À mon avis, la question qu’il faut se poser est en quoi le projet de loi C-91 serait différent si nous n’avions aucunement participé à sa création.
Il y aurait probablement un commissaire aux langues autochtones, parce que c’était une recommandation du document intitulé Le début d’un temps nouveau, qui date de 2004. On en parle depuis longtemps. Cette recommandation fait également partie des appels à l’action de la Commission de vérité et réconciliation. Le gouvernement s’est engagé à donner suite aux appels à l’action concernant les langues autochtones.
En ce qui concerne les autres dispositions relatives aux accords qu’un ministre peut conclure avec les peuples et les gouvernements autochtones, on n’a pas besoin d’un projet de loi à cet effet. Le gouvernement du Canada conclut de nombreuses ententes avec des organisations inuites de revendication territoriale pour le financement, les programmes et les services. Il n’a pas besoin d’une mesure législative pour apporter ce changement.
Il n’y a rien dans ce projet de loi que les Inuits souhaitaient expressément élaborer de concert avec le gouvernement du Canada, si ce n’est que l’idée de faire respecter nos droits relativement à notre langue, l’inuktut. Même pour quelque chose d’aussi simple que le titre du projet de loi, nous avions demandé que ce soit une loi concernant les langues des Premières Nations, des Inuits et des Métis tout simplement en raison des réalités constitutionnelles distinctes qu’invoque l’article 35. Là encore, c’était trop pour le gouvernement.
Je ne sais pas comment on pourrait démontrer cette élaboration concertée. Je ne vois pas de mot dans le projet de loi C-91 qui pourrait vouloir dire qu’on a exprimé une préoccupation au gouvernement du Canada et qu’on y a ensuite remédié expressément au moyen d’une disposition.

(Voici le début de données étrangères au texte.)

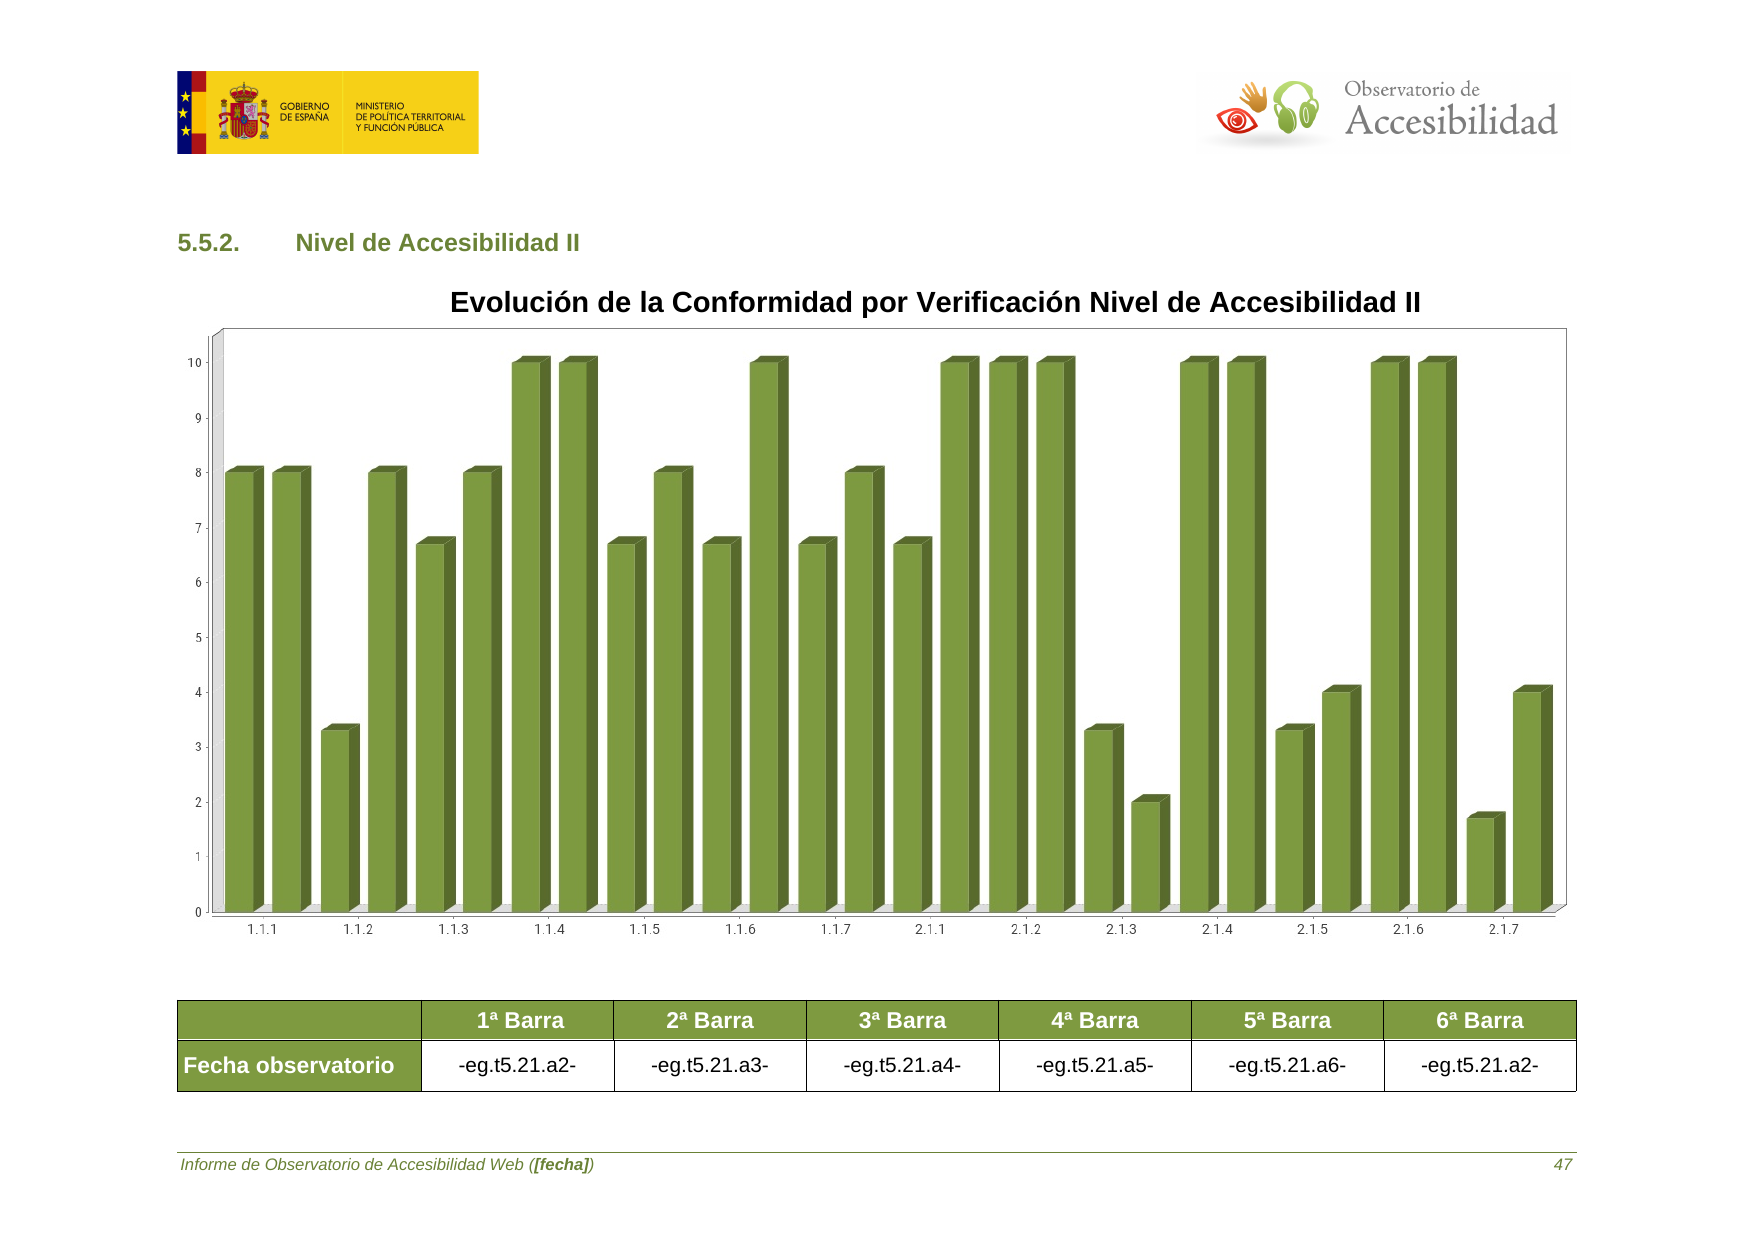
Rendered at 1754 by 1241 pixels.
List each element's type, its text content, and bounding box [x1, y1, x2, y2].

list Evolución de la Conformidad por Verificación Nivel de Accesibilidad II [177, 285, 1577, 318]
picture [177, 71, 479, 154]
picture [177, 318, 1577, 943]
table_header 1ª Barra [422, 1001, 613, 1039]
table_cell -eg.t5.21.a2- [422, 1041, 614, 1091]
table_cell -eg.t5.21.a5- [1000, 1041, 1191, 1091]
table_cell -eg.t5.21.a3- [615, 1041, 806, 1091]
table_header 2ª Barra [614, 1001, 806, 1039]
table_cell -eg.t5.21.a2- [1385, 1041, 1576, 1091]
table_header 4ª Barra [999, 1001, 1191, 1039]
subtitle Nivel de Accesibilidad II [177, 228, 1577, 257]
picture [1196, 72, 1572, 154]
table_header 6ª Barra [1384, 1001, 1576, 1039]
table_cell Fecha observatorio [178, 1041, 421, 1091]
table_cell -eg.t5.21.a6- [1192, 1041, 1384, 1091]
table_header [178, 1001, 421, 1039]
table_header 3ª Barra [807, 1001, 998, 1039]
table_cell -eg.t5.21.a4- [807, 1041, 999, 1091]
table_header 5ª Barra [1192, 1001, 1383, 1039]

Le sénateur Tannas : À quelques reprises — et je serai un peu partisan ici —, nous avons vu le gouvernement vanter les mérites de plusieurs initiatives, par exemple, le projet de loi S-3, qui allait régler toutes les questions liées à l’égalité des sexes. Nous attendons toujours de voir s’il va respecter son engagement. Toutefois, nous l’avons en quelque sorte soumis à un processus et nous avons exigé des comptes relativement à ses beaux discours. Selon moi, lorsqu’on nous dit qu’on a mené une initiative d’élaboration concertée, ce n’est rien d’autre que de la poudre aux yeux. S’il n’y a pas un seul mot dans ce projet de loi où vous pouvez dire : « C’est grâce à nous s’il en est ainsi, et cela ne serait pas le cas si nous n’avions pas participé » — ce que vous venez de dire —, c’est presque aussi choquant que la toute première fois où nous avons rencontré ces gens au sujet du projet de loi S-3 qui allait régler tous les problèmes du monde.

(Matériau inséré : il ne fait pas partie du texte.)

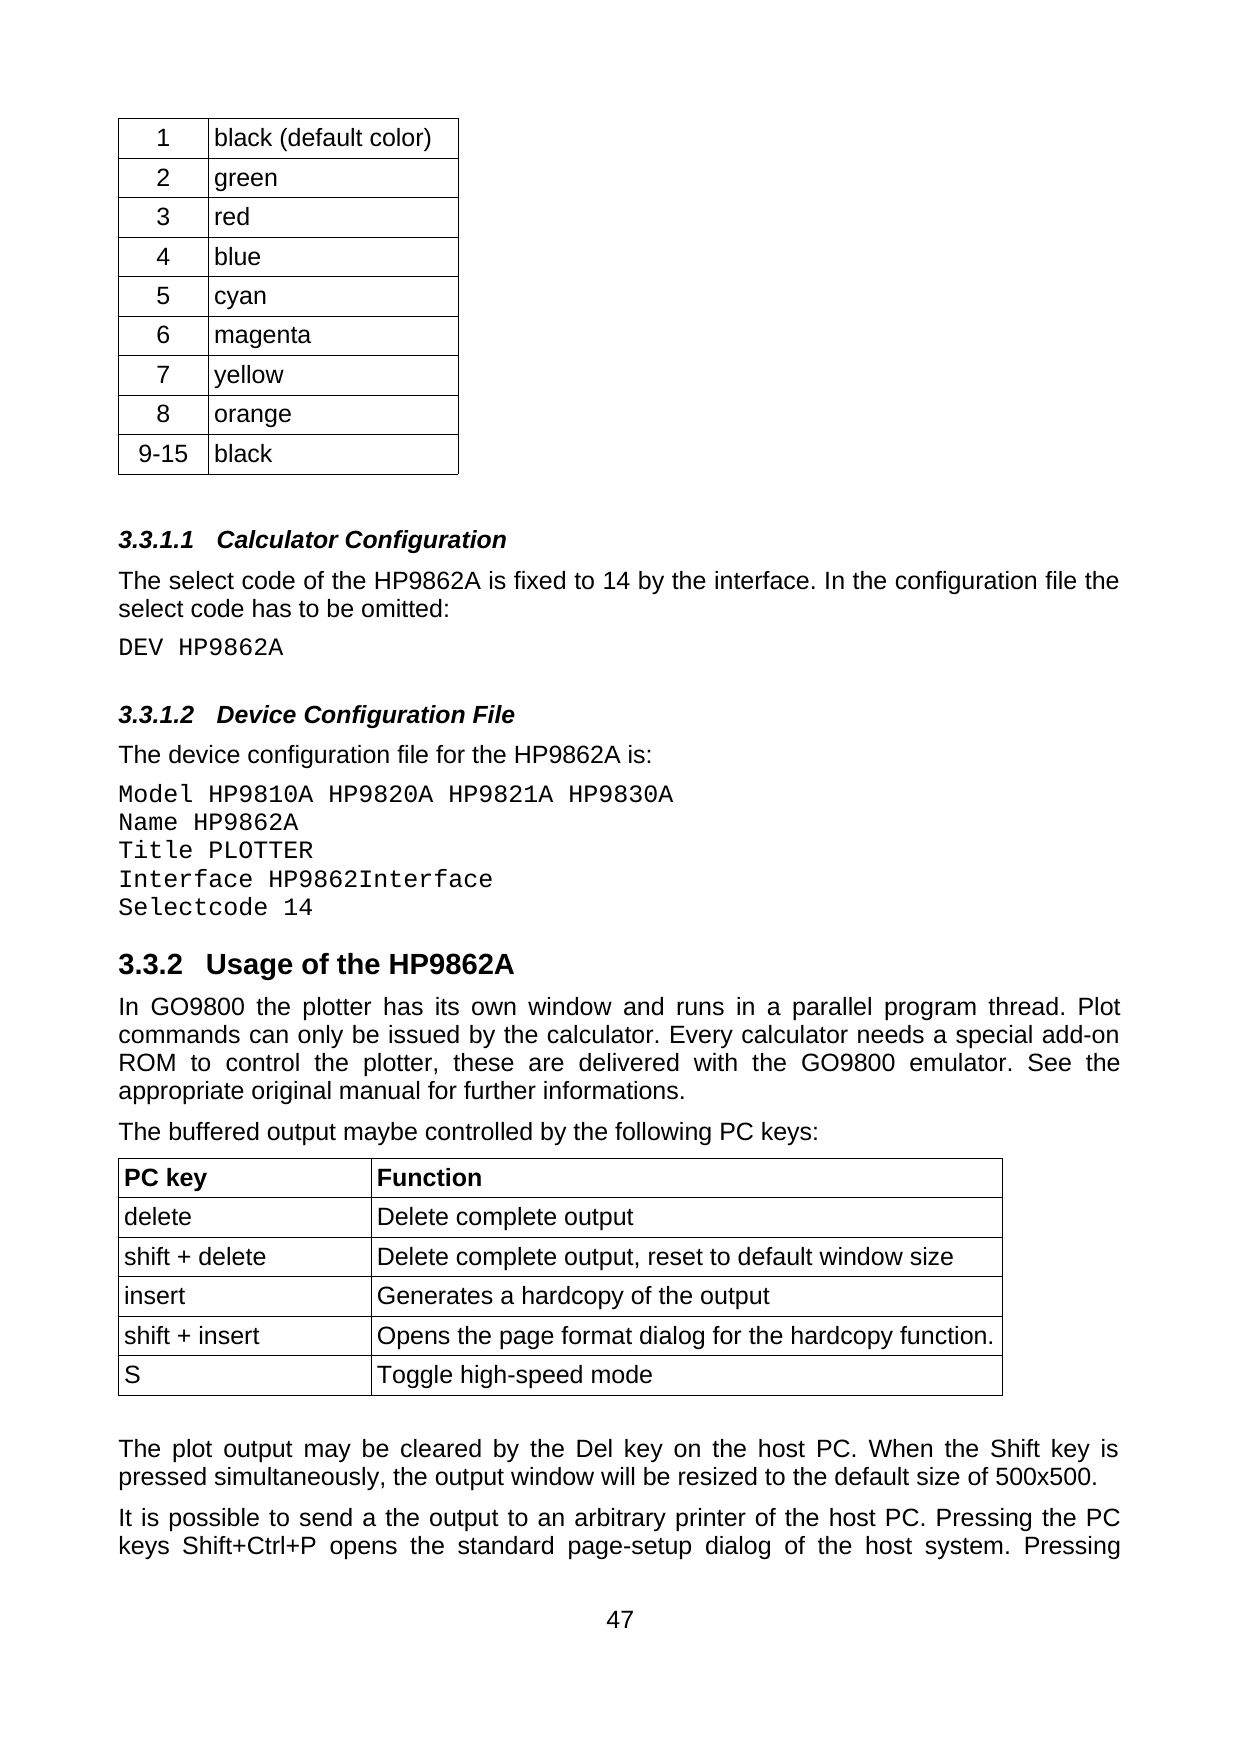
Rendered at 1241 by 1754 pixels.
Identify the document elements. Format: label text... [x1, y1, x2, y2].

table_cell 2 [119, 159, 208, 197]
table_cell S [119, 1356, 371, 1395]
table_cell shift + insert [119, 1317, 371, 1355]
text Title PLOTTER [118, 838, 1122, 866]
subtitle Device Configuration File [118, 701, 1122, 728]
table_cell 6 [119, 317, 208, 355]
table_cell 3 [119, 198, 208, 237]
table_cell magenta [209, 317, 458, 355]
text Name HP9862A [118, 810, 1122, 838]
table_cell Delete complete output [372, 1198, 1002, 1237]
table_cell green [209, 159, 458, 197]
table_cell Generates a hardcopy of the output [372, 1277, 1002, 1316]
text It is possible to send a the output to an arbitrary printer of the host PC. Pressing the PC keys Shift+Ctrl+P opens the standard page-setup dialog of the host system. Pressing [118, 1503, 1122, 1559]
table_cell black [209, 435, 458, 473]
table_cell orange [209, 396, 458, 434]
table_header 1 [119, 119, 208, 158]
table_cell cyan [209, 277, 458, 316]
table_cell Opens the page format dialog for the hardcopy function. [372, 1317, 1002, 1355]
table_cell 5 [119, 277, 208, 316]
text Model HP9810A HP9820A HP9821A HP9830A [118, 781, 1122, 810]
table_cell yellow [209, 356, 458, 394]
table_cell 8 [119, 396, 208, 434]
text In GO9800 the plotter has its own window and runs in a parallel program thread. Plot commands can only be issued by the calculator. Every calculator needs a special add-on ROM to control the plotter, these are delivered with the GO9800 emulator. See the appropriate original manual for further informations. [118, 993, 1122, 1105]
table_cell delete [119, 1198, 371, 1237]
subtitle Calculator Configuration [118, 526, 1122, 554]
table_header Function [372, 1159, 1002, 1197]
text The select code of the HP9862A is fixed to 14 by the interface. In the configuration file the select code has to be omitted: [118, 567, 1122, 622]
table_cell Delete complete output, reset to default window size [372, 1238, 1002, 1276]
table_cell 7 [119, 356, 208, 394]
table_header PC key [119, 1159, 371, 1197]
text Interface HP9862Interface [118, 866, 1122, 895]
table_cell 4 [119, 238, 208, 276]
table_header black (default color) [209, 119, 458, 158]
table_cell shift + delete [119, 1238, 371, 1276]
text Selectcode 14 [118, 895, 1122, 923]
table_cell 9-15 [119, 435, 208, 473]
text The buffered output maybe controlled by the following PC keys: [118, 1117, 1122, 1145]
table_cell red [209, 198, 458, 237]
text The plot output may be cleared by the Del key on the host PC. When the Shift key is pressed simultaneously, the output window will be resized to the default size of 500x500. [118, 1435, 1122, 1491]
text DEV HP9862A [118, 635, 1122, 663]
text The device configuration file for the HP9862A is: [118, 741, 1122, 769]
subtitle Usage of the HP9862A [118, 948, 1122, 981]
table_cell insert [119, 1277, 371, 1316]
table_cell Toggle high-speed mode [372, 1356, 1002, 1395]
table_cell blue [209, 238, 458, 276]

Je me demande si notre comité pourrait vous aider en exerçant des pressions dans le peu de temps qu’il nous reste. Nous sommes tous conscients qu’il y a des contraintes de temps. En ce qui concerne le projet de loi S-3 et le projet de loi sur le cannabis, nous avons convoqué le ministre à la fin du processus et lui avons demandé ce qu’il en était exactement. Dans le cas du cannabis, je pense que nous avons été satisfaits. Dans l’autre cas, nous attendons toujours, mais nous n’avons pas encore terminé.

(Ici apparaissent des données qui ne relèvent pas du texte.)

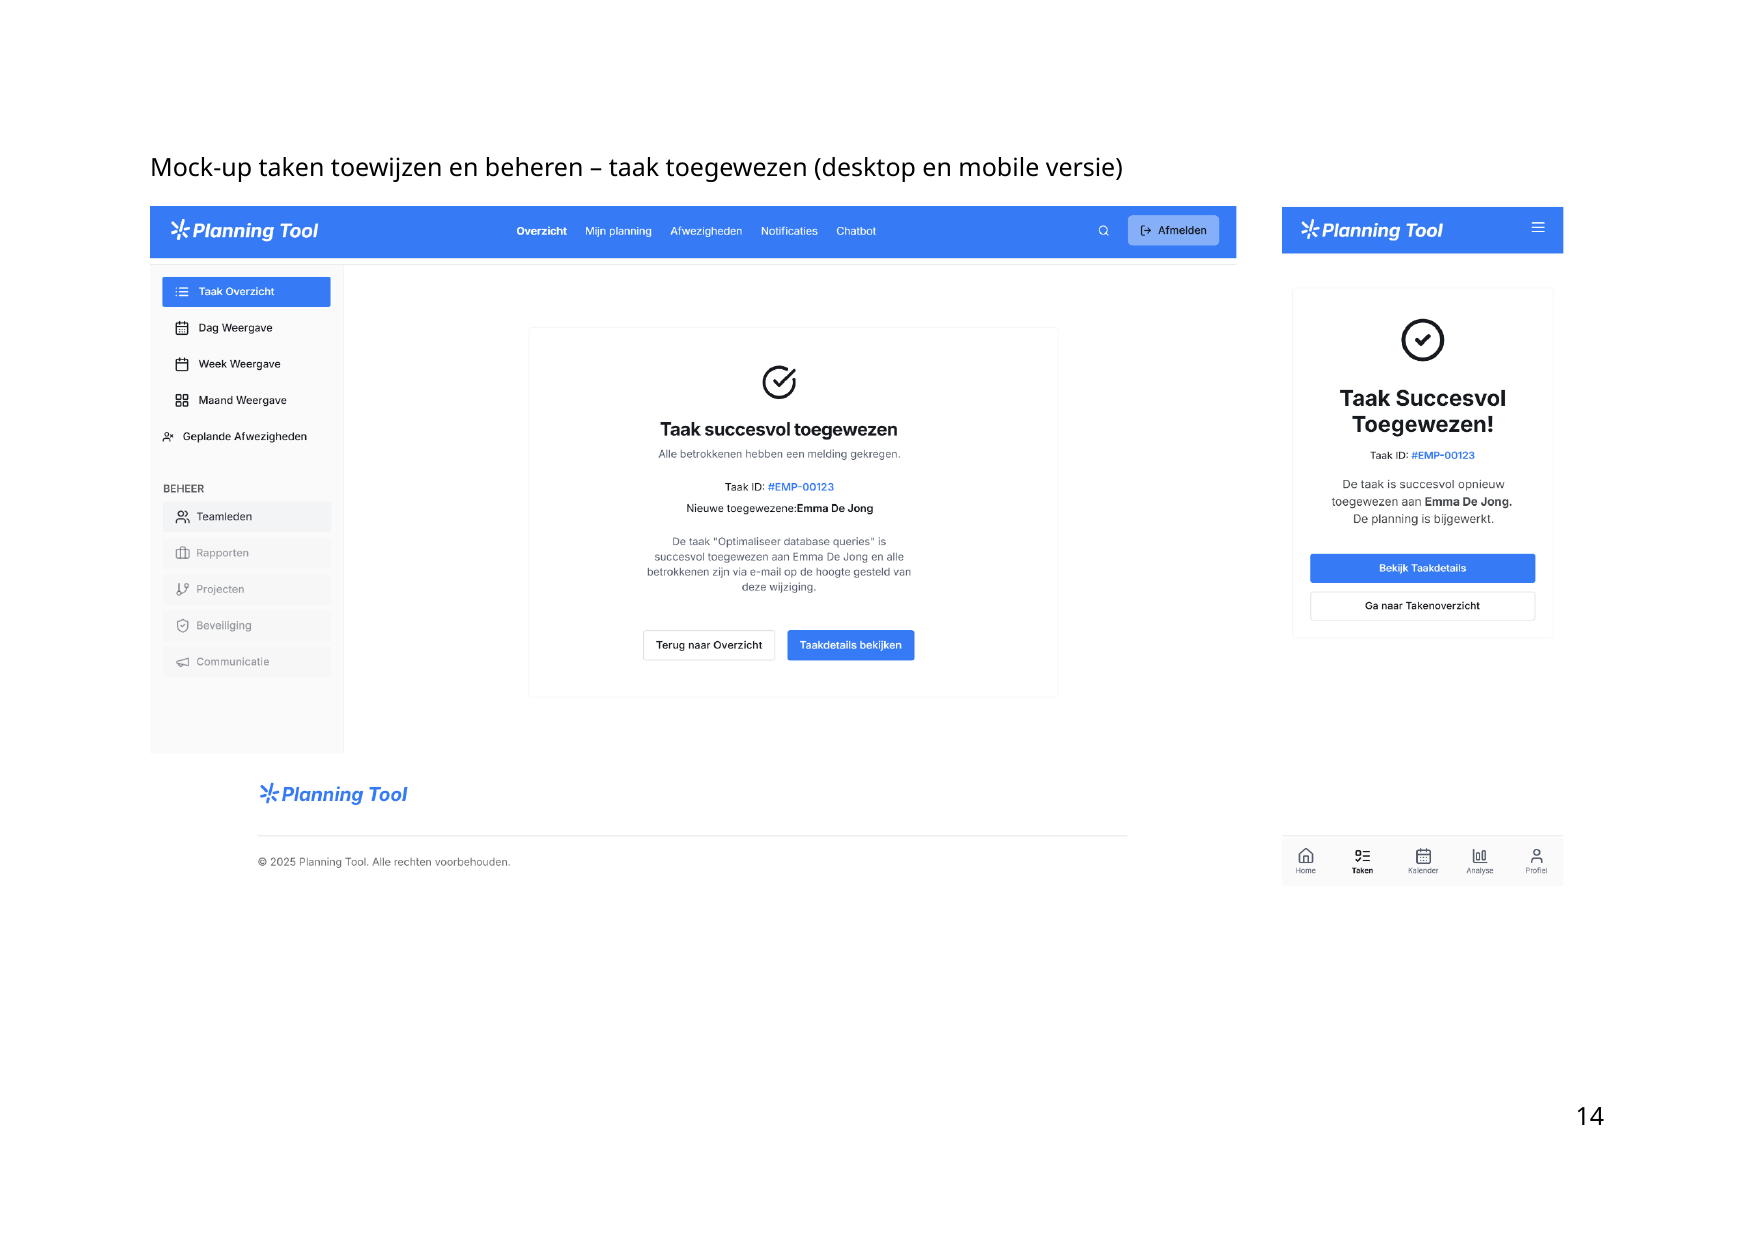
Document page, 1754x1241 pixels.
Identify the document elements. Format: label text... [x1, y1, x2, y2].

picture [1282, 206, 1564, 886]
picture [150, 206, 1237, 886]
text Mock-up taken toewijzen en beheren – taak toegewezen (desktop en mobile versie) [150, 150, 1604, 184]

Est-ce que vous jugeriez utile que nous convoquions les gens au nom des personnes qui ont participé à l’élaboration concertée du projet de loi pour savoir s’ils se sont bien acquittés de leur travail avec vous?
M. Obed : Je pense que toutes les pressions que le Sénat du Canada peut exercer pour nous permettre d’en arriver à quelque chose qui correspond davantage aux amendements que nous avons proposés pourraient être utiles.
En ce qui concerne l’élaboration concertée, nous avons également participé à un processus semblable pour le projet de loi sur l’aide aux enfants des Premières Nations, des Inuits et des Métis, soit le C-92, dont le titre est très différent, comme vous pouvez le constater. Il y a dans cette mesure législative des dispositions que les Inuits ont rédigées et proposées et qui se retrouvent intégralement dans la loi.
Je ne dis pas que tous les exercices du processus législatif nous ont amenés aux mêmes problèmes que ceux que nous avons avec le projet de loi C-91. Je me rends aussi compte que c’est possible. Je ne comprends pas pourquoi ce n’est pas possible ici. Par conséquent, si vous pouvez nous aider à comprendre pourquoi, ce serait excellent.
Le sénateur Tannas : Je vous remercie de votre indulgence.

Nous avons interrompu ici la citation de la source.